- PROBLEM DETAILS -
Report every line of the listing below that contains the string "VVLP". Letter case matters.

(Records from a data collection)
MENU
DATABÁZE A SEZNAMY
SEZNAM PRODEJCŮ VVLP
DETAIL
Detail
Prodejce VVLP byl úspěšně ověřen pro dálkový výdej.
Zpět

--

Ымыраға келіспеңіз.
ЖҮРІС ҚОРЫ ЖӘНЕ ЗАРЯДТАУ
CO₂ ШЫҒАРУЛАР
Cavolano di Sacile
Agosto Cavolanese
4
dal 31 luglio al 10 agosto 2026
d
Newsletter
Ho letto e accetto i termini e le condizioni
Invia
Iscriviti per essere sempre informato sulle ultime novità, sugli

==

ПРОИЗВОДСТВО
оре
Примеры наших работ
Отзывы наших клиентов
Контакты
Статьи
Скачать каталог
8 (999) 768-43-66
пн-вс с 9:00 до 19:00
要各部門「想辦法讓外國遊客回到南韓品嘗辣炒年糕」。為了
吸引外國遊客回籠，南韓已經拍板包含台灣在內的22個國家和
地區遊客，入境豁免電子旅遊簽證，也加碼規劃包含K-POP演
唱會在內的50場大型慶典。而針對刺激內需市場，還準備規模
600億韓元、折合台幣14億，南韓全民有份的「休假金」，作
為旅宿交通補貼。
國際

- RESPONSE -
SEZNAM PRODEJCŮ VVLP
Prodejce VVLP byl úspěšně ověřen pro dálkový výdej.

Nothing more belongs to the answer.